Gather every line of the records below that contains the string "catalogue".

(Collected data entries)
..............................

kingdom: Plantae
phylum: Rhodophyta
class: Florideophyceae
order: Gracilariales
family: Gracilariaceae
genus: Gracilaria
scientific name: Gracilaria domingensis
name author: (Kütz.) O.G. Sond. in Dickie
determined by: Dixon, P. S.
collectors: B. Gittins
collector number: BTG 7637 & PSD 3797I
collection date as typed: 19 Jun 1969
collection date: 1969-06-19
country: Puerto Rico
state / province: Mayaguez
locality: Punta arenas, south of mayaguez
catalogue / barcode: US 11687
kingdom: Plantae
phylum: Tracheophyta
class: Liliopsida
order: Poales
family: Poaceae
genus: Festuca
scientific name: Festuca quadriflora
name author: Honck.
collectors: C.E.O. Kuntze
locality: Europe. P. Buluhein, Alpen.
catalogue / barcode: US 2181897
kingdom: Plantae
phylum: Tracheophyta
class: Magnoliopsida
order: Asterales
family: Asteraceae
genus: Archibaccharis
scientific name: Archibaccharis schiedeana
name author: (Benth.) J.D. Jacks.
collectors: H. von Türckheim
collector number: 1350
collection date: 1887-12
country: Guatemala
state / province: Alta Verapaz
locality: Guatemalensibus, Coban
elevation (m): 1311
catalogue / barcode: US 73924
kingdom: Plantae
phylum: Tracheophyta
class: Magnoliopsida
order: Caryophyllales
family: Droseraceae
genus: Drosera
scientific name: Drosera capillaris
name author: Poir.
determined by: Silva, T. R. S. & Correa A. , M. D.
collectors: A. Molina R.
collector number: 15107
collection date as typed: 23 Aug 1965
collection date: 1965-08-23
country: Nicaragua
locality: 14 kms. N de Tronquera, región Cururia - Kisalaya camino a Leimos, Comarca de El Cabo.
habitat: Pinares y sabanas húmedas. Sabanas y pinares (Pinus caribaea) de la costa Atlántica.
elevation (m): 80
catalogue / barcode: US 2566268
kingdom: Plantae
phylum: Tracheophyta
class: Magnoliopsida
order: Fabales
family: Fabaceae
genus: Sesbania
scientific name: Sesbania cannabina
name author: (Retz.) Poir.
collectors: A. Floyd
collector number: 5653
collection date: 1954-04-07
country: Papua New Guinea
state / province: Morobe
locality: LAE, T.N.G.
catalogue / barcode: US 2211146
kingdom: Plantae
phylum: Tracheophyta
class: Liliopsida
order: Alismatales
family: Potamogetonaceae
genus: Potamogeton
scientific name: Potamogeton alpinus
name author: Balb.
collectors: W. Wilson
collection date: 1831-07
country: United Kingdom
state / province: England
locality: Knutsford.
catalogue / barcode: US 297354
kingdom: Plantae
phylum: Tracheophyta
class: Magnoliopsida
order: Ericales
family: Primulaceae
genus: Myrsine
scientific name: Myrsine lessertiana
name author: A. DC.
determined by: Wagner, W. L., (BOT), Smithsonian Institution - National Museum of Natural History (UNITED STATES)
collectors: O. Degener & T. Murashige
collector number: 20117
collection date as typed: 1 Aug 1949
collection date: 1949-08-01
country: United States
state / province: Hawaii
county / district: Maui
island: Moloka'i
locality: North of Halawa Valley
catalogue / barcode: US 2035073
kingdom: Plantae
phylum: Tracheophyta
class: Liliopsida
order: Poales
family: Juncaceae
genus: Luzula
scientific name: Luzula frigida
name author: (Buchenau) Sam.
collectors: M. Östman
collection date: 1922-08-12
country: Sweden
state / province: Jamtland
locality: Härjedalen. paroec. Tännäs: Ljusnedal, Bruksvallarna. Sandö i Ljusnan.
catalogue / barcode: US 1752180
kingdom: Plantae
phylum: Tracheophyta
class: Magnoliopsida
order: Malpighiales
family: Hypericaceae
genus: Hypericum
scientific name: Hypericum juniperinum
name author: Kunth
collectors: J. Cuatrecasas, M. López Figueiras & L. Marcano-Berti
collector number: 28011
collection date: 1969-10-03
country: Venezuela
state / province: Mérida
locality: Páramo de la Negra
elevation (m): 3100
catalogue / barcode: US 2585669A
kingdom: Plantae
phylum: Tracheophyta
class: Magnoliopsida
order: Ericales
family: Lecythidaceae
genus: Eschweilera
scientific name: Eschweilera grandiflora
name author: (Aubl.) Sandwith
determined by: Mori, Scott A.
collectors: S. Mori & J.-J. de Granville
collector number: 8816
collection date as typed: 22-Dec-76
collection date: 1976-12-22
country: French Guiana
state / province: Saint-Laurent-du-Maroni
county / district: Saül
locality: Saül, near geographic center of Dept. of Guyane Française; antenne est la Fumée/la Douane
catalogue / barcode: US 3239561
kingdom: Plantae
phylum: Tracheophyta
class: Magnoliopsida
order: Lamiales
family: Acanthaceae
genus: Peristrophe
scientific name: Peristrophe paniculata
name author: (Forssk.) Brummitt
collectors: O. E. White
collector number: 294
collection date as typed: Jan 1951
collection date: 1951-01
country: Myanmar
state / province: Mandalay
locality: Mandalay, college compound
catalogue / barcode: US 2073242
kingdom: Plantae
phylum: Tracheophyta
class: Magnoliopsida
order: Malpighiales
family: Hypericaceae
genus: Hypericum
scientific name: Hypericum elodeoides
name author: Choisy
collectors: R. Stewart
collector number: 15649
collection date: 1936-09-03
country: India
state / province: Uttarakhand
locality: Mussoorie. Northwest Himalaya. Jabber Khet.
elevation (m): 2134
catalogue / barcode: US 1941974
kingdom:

..............................

Correct answer:
catalogue / barcode: US 11687
catalogue / barcode: US 2181897
catalogue / barcode: US 73924
catalogue / barcode: US 2566268
catalogue / barcode: US 2211146
catalogue / barcode: US 297354
catalogue / barcode: US 2035073
catalogue / barcode: US 1752180
catalogue / barcode: US 2585669A
catalogue / barcode: US 3239561
catalogue / barcode: US 2073242
catalogue / barcode: US 1941974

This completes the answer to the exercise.